Rongxian (容县; also called Rong Xian or Rong County) is a county in the southeast of Guangxi, China, bordering Guangdong province to the southeast. It occupies the northeast corner of the prefecture-level city of Yulin. Its population is approximately 700,000.

Duqiao Mountain (都峤山), located in Rongxian, is a famous Taoist sanctuary. Other tourist sites include the Zhenwu Pavilion (真武阁).

==Administrative divisions==
Rong County is divided into 15 towns:
- Rongzhou 容州镇
- Yangmei 杨梅镇
- Lingshan 灵山镇
- Liuwang 六王镇
- Licun 黎村镇
- Yangcun 杨村镇
- Xiandi 县底镇
- Ziliang 自良镇
- Songshan 松山镇
- Luojiang 罗江镇
- Shitou 石头镇
- Shizhai 石寨镇
- Shili 十里镇
- Rongxi 容西镇
- Langshui 浪水镇

==Transport==
- Luoyang–Zhanjiang Railway

==Climate==

Climate data for Rongxian, elevation 132 m (433 ft), (1991–2020 normals, extremes 1981–2010)

- [Task details]: According to the text about Rongxian, how many towns make up Rong County? The rows have no connection to the text about Rongxian.

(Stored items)
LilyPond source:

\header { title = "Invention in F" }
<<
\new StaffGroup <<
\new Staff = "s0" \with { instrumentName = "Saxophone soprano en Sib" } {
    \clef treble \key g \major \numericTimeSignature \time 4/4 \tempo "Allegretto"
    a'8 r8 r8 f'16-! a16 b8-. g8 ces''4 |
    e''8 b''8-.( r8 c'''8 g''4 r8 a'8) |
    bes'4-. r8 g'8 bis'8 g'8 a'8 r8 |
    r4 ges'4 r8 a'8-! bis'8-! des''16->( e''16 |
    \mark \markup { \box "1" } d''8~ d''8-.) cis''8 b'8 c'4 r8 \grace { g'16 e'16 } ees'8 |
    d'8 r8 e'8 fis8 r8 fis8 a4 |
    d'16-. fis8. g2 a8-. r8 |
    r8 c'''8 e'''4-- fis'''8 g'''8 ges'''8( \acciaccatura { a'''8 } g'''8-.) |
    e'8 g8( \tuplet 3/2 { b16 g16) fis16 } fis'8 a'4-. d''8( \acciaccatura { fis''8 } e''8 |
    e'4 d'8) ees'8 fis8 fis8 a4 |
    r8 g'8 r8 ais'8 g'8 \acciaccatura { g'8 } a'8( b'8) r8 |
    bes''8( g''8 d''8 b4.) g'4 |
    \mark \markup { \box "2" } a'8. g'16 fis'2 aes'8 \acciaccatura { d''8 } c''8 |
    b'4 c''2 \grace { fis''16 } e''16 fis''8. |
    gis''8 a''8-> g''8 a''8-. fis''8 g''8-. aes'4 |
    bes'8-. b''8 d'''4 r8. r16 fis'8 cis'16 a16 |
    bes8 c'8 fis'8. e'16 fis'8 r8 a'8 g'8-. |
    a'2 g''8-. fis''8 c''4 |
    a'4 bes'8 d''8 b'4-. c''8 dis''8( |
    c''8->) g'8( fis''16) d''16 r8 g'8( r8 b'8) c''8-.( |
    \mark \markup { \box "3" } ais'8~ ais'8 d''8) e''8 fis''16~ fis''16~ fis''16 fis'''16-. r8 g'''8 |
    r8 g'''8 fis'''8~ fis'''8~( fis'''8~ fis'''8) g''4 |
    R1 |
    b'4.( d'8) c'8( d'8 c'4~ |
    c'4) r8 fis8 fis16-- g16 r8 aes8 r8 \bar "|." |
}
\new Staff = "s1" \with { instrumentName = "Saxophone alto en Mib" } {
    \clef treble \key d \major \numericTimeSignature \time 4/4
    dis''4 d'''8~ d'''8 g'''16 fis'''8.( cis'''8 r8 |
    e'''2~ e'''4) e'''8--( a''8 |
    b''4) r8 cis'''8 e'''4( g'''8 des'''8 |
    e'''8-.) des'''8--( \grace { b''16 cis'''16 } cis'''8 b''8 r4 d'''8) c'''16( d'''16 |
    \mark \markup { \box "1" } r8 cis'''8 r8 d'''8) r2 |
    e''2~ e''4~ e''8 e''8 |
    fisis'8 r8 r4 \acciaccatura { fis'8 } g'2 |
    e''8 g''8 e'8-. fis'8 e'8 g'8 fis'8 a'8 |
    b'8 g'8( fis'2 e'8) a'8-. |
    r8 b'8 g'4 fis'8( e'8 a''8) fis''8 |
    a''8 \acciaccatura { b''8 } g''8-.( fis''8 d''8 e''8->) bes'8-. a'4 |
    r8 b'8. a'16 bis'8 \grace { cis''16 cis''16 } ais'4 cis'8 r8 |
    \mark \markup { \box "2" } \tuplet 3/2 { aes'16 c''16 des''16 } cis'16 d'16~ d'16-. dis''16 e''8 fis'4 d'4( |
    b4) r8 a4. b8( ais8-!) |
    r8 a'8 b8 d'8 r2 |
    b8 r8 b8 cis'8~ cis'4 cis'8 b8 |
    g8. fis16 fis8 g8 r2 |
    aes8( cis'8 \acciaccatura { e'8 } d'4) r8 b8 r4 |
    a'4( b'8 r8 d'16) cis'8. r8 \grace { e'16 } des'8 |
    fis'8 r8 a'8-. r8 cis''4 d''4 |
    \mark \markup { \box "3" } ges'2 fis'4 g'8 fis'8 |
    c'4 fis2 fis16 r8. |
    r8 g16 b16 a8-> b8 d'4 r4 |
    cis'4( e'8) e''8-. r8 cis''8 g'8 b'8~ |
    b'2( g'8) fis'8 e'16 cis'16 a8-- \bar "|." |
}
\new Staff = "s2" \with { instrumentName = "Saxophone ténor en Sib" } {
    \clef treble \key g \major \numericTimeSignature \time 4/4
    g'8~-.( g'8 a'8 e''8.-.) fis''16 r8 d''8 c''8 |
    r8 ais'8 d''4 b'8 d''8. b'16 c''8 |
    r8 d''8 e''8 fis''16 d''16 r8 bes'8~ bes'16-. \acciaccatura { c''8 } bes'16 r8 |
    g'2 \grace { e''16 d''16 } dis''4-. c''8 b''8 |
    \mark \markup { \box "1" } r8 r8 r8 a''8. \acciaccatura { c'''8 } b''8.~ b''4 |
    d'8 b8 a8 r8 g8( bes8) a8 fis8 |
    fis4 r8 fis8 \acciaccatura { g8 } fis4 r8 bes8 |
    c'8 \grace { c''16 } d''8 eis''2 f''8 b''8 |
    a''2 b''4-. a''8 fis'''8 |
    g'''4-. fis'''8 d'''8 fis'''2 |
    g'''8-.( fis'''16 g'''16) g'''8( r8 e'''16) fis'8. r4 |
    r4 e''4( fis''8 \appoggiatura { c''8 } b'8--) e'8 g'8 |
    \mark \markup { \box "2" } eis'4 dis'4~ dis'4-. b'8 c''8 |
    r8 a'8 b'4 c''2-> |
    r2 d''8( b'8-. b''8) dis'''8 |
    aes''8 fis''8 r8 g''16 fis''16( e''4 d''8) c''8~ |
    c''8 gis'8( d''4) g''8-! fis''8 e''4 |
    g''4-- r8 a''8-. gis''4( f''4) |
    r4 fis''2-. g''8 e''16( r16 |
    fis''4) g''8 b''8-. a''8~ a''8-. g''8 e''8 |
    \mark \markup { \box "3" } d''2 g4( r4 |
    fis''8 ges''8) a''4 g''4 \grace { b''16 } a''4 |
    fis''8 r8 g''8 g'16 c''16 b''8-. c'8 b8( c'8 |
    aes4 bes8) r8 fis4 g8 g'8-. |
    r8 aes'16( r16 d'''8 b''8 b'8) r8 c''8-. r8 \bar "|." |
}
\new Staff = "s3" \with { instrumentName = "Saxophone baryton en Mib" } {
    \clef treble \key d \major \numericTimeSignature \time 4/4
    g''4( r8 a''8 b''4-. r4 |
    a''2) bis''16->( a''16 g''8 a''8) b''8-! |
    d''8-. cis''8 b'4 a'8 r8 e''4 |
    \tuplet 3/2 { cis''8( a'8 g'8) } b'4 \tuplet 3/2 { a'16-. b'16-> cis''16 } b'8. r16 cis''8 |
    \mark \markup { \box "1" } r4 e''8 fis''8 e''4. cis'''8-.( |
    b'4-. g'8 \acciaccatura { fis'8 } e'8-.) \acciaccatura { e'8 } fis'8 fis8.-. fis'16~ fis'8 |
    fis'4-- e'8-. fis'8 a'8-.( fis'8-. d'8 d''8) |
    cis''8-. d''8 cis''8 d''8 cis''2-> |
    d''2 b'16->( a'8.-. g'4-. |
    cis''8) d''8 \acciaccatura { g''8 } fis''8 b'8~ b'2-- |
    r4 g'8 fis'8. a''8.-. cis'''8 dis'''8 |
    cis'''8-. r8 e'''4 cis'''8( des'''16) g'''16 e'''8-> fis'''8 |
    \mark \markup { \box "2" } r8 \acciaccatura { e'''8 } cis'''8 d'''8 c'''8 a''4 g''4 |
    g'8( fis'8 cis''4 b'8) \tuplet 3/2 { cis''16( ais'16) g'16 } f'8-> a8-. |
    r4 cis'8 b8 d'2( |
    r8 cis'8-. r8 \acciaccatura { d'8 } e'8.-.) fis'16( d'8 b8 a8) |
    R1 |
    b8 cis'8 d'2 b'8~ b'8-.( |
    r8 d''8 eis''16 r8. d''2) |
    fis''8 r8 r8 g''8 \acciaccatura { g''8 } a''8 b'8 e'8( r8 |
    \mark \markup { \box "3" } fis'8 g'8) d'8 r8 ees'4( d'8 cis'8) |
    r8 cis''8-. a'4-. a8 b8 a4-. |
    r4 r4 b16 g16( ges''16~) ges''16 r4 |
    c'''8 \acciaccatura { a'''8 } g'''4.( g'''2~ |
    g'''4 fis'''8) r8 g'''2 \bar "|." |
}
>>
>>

- [Answer box]: 15 towns.